Returning from Rio

Yossra Ashraf meets U.S. swimmer Michael Phelps at the Rio 2016 Summer Olympics
Dina Meshref stands in Olympics table tennis arena

Six members of the AUC community - all women - have returned home from the 2016 Olympics in Rio de Janeiro, Brazil full of pride, determination and a hunger for continued success.

Leila Mohammed Abdel Moez, Samia Hagrass Ahmed, Reem Mansour, Reem Kassem, Yossra Ashraf Helmy, and Dina Meshref represented six out of 122 Egyptian athletes at this year’s Summer Olympics. 

Abdel Moez, an architectural engineering junior who competed in synchronized swimming (technical and free), thinks back on her time in Rio. “The best moment was after I finished the second routine and was standing on the podium waiting for our score and seeing in the eye of my coach how happy and proud she was,” said Abdel Moez.

Despite her team’s historic victory against Australia and seventh-place finish, Abdel Moez is not slowing down anytime soon. “This experience will help me to always push for a bigger dream,” she said. 

Hagrass also represented one half of Egypt’s synchronized swimming duet, finishing 23rd in the overall ranking. An AUC junior studying business administration, Hagrass worked tirelessly to get to the Olympic Games. "I feel very lucky and proud that I participated in the Olympics," she said. "People sometimes give up, but I kept pursuing my dream." 

That hard work definitely paid off. As Ahmed recalled, "No matter how difficult or stressed you are, the experience itself is wonderful. It's worth it."

For economics alumna, Reem Mansour ’15, who competed in archery, the 2016 Olympics was, among many things, an invaluable learning experience. “The main lesson I learned from Rio is that it is absolutely necessary to take yourself out of your comfort zone and constantly challenge yourself," she noted. "Physical preparation is not nearly enough. Mental preparation is essential.”

Mansour’s ambition to compete in the Olympics began long before her 56th-place finish at the 2016 games. “I felt proud to have accomplished a goal that I had set when I was 11 years old,” she said.

The Olympics were not without challenges for AUC junior Reem Kassem who competed in the 10km open-water swim, finishing in 25th place. “It was the toughest race I ever did due to the high tide, waves in the arena and, of course, one of the toughest competitors I ever competed with,” she said.

That challenge, however, only further encouraged Kassem.

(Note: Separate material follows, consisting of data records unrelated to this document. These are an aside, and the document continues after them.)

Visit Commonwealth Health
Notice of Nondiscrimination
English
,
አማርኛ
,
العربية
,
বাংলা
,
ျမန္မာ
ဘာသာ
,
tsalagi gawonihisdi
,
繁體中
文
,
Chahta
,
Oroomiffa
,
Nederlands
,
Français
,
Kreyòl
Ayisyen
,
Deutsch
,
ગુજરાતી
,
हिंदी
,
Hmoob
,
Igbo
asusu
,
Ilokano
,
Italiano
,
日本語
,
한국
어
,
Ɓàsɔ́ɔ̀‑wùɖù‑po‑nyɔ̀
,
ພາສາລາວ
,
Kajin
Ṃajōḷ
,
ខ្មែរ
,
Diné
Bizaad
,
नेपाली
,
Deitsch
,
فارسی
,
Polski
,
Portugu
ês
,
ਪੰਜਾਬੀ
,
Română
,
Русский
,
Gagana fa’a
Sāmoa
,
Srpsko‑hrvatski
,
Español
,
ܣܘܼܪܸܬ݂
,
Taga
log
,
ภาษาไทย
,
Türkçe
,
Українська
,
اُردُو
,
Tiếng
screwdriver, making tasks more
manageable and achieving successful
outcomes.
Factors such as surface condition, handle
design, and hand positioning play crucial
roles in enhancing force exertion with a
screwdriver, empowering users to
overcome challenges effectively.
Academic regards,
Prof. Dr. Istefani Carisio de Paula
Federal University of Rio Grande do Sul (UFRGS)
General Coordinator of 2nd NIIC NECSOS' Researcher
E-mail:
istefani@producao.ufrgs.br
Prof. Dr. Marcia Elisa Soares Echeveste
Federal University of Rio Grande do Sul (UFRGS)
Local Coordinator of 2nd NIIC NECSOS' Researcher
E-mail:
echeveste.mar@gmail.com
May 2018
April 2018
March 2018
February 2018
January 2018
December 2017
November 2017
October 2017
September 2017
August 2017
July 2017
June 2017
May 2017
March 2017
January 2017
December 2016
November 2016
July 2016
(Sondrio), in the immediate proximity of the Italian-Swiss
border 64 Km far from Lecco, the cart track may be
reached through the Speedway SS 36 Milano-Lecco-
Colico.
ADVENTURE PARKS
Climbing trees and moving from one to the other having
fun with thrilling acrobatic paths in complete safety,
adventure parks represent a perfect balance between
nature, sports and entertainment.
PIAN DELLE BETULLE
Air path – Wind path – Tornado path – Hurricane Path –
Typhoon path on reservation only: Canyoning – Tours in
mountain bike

As the first Egyptian and Arab woman to qualify for the 10k open-water swim, she is determined to “set higher goals and keep pursuing the sport I love.” And, of course, Kassem’s Olympic experience would not have been complete without meeting her role models, gold medalist swimmers Michael Phelps and Katie Ledecky.

Reflecting on the most memorable moments of an unforgettable experience competing for the Egyptian Women's Table Tennis Team,  Ashraf, a junior majoring in accounting, noted, “It was my first time, so I think the best moment was being able to be with athletes from all the other sports and taking pictures with them. I met [swimmer] Michael Phelps, [tennis players] Rafael Nadal and Novak Djokovic. I also watched [sprinter] Usain Bolt compete.”

For her cousin and table tennis teammate Meshref, a senior studying business administration, her most distinct memory from the competition was proudly representing her country. “The most memorable part of Rio was the day we raised the Egyptian flag,” she said. “We all went to the Olympic village for a gathering in the plaza. It was really nice and also fun.”

At a groundbreaking Olympic Games for Egyptian and Arab women worldwide, these six female athletes represented their country and AUC with courage and dignity. Whether in athletics or academics, the stories of these tenacious competitors will undoubtedly be filled with future victories.